Twenty-six eligible patients were enrolled. Seventeen (65%) patients had received ≥2 previous lines of systemic treatment, and 15 (58%) patients were PD(-L)1 inhibitor pretreated. No OR was observed. Stable disease was observed in 6 patients (23%) with a median duration of 3.8 months (95% confidence interval [CI]: 2.7-NE). The median progression-free survival and overall survival were 1.7 months (95% CI: 1.5-1.8) and 6.7 months (95% CI: 3.0-9.6), respectively. The most frequent treatment-related adverse event was grade I/II fatigue (19%).
Monalizumab monotherapy has limited activity in R/M SCCHN. The I1 cohort did not meet its primary objective. Monalizumab combined with durvalumab is under investigation within UPSTREAM.
莫纳利珠单抗是一种单克隆抗体,靶向定位于自然杀伤(NK)细胞和T细胞上的抑制性自然杀伤细胞2A(NKG2A)受体。其配体人类白细胞抗原E(HLA-E)在头颈部鳞状细胞癌(SCCHN)中过表达。通过靶向HLA-E-NKG2A通路,莫纳利珠单抗可能增强NK细胞和T细胞活性。

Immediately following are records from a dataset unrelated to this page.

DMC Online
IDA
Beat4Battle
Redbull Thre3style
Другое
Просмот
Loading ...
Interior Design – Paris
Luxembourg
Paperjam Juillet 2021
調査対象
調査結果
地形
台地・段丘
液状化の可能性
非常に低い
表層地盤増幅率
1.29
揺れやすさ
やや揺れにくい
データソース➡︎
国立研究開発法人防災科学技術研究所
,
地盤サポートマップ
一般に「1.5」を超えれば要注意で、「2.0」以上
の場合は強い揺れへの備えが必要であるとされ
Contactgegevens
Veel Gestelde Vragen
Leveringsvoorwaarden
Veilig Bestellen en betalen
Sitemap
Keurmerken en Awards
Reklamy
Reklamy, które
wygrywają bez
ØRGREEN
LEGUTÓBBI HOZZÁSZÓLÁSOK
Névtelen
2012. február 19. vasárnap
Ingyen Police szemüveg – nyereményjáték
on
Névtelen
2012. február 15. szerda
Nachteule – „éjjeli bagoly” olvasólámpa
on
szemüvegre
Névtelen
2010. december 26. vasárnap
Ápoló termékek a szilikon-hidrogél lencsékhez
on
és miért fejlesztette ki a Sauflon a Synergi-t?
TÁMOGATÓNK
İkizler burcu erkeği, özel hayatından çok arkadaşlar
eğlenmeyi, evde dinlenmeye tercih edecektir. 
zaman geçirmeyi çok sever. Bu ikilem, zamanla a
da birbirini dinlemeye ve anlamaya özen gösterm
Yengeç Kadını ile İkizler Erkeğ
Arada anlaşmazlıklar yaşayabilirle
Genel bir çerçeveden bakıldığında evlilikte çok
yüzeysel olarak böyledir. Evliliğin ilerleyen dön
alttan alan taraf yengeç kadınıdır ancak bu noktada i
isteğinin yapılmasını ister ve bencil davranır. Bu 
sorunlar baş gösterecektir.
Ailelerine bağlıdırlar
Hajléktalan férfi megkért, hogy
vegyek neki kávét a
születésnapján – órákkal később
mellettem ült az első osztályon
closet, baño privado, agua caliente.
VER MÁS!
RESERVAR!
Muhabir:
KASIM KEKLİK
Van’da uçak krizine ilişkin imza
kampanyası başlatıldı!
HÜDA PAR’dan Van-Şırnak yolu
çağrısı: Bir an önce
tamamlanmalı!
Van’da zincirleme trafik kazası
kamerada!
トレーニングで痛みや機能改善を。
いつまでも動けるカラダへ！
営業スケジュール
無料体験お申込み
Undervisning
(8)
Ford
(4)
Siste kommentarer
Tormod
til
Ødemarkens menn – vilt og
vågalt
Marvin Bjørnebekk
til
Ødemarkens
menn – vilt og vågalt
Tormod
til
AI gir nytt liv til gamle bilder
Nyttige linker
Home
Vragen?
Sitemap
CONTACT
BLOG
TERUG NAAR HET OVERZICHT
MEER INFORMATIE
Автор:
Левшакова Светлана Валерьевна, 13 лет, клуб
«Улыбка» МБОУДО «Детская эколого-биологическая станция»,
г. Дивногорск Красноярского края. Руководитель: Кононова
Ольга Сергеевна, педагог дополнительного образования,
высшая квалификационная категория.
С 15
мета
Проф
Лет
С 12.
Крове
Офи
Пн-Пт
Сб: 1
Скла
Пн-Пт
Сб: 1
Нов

UPSTREAM试验是一项由生物标志物驱动的伞形试验,研究铂类治疗后进展的复发/转移性(R/M)SCCHN患者的靶向治疗和免疫治疗。免疫治疗1(I1)队列是一项II期单臂子研究,评估莫纳利珠单抗(在14天周期的第1天静脉注射10mg/kg)。主要终点是前16周的客观缓解(OR)率(实体瘤疗效评价标准1.1)。采用两阶段西蒙设计(H1 15%,H0 3%,α 8%,检验效能90%),如果在前25例患者中未观察到OR,则预先计划中断入组。
纳入26例符合条件的患者。17例(65%)患者既往接受过≥2线全身治疗,15例(58%)患者接受过PD(-L)1抑制剂预处理。未观察到OR。6例(23%)患者病情稳定,中位持续时间为3.8个月(95%置信区间[CI]:2.7-未达到)。中位无进展生存期和总生存期分别为1.7个月(95%CI:1.5-1.8)和6.7个月(95%CI:3.0-9.6)。最常见的治疗相关不良事件为I/II级疲劳(19%)。
莫纳利珠单抗单药治疗在R/M SCCHN中的活性有限。I1队列未达到其主要目标。莫纳利珠单抗联合度伐利尤单抗正在UPSTREAM试验中进行研究。